* **Study material**

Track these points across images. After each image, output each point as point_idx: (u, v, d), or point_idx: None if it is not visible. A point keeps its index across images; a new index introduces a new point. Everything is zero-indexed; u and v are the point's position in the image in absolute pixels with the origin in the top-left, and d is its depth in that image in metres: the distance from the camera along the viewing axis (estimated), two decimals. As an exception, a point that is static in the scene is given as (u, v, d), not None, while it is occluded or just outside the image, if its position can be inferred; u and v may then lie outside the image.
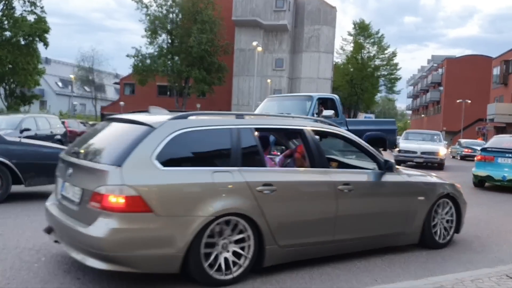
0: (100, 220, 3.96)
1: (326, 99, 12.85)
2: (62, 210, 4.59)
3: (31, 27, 36.23)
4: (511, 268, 5.11)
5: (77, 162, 4.51)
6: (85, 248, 4.04)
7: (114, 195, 3.94)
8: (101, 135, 5.01)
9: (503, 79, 51.44)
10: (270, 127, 5.58)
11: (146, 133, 4.27)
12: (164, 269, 4.22)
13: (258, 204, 4.50)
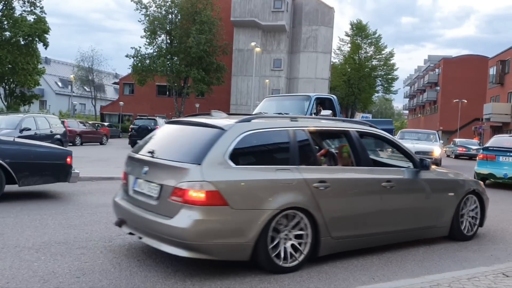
0: (182, 212, 4.42)
1: (324, 99, 12.88)
2: (137, 204, 5.04)
3: (30, 27, 36.20)
4: (508, 267, 5.15)
5: (154, 161, 4.93)
6: (168, 238, 4.48)
7: (195, 190, 4.40)
8: (172, 136, 5.52)
9: (499, 79, 51.54)
10: (320, 129, 6.04)
11: (219, 135, 4.73)
12: (237, 257, 4.65)
13: (314, 199, 4.96)
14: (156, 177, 4.80)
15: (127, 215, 5.11)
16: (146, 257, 5.07)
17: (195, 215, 4.37)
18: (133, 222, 5.00)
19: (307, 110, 11.79)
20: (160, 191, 4.69)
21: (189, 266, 4.80)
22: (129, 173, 5.38)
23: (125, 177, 5.48)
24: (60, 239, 5.67)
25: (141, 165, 5.07)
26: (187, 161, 4.58)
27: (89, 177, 11.60)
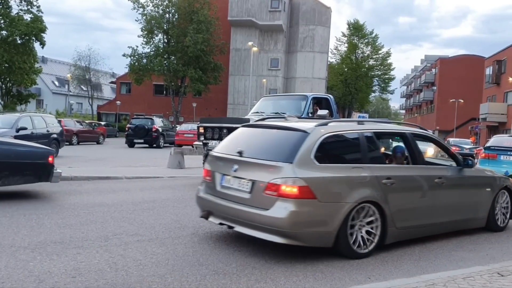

* **Work instruction**
Everything above from the line containing "3: (31, 27, 36.23)" through the line containing "26: (187, 161, 4.58)" must be repeated exactly, and the pictures must be left out.

* **Written response**
3: (31, 27, 36.23)
4: (511, 268, 5.11)
5: (77, 162, 4.51)
6: (85, 248, 4.04)
7: (114, 195, 3.94)
8: (101, 135, 5.01)
9: (503, 79, 51.44)
10: (270, 127, 5.58)
11: (146, 133, 4.27)
12: (164, 269, 4.22)
13: (258, 204, 4.50)
0: (182, 212, 4.42)
1: (324, 99, 12.88)
2: (137, 204, 5.04)
3: (30, 27, 36.20)
4: (508, 267, 5.15)
5: (154, 161, 4.93)
6: (168, 238, 4.48)
7: (195, 190, 4.40)
8: (172, 136, 5.52)
9: (499, 79, 51.54)
10: (320, 129, 6.04)
11: (219, 135, 4.73)
12: (237, 257, 4.65)
13: (314, 199, 4.96)
14: (156, 177, 4.80)
15: (127, 215, 5.11)
16: (146, 257, 5.07)
17: (195, 215, 4.37)
18: (133, 222, 5.00)
19: (307, 110, 11.79)
20: (160, 191, 4.69)
21: (189, 266, 4.80)
22: (129, 173, 5.38)
23: (125, 177, 5.48)
24: (60, 239, 5.67)
25: (141, 165, 5.07)
26: (187, 161, 4.58)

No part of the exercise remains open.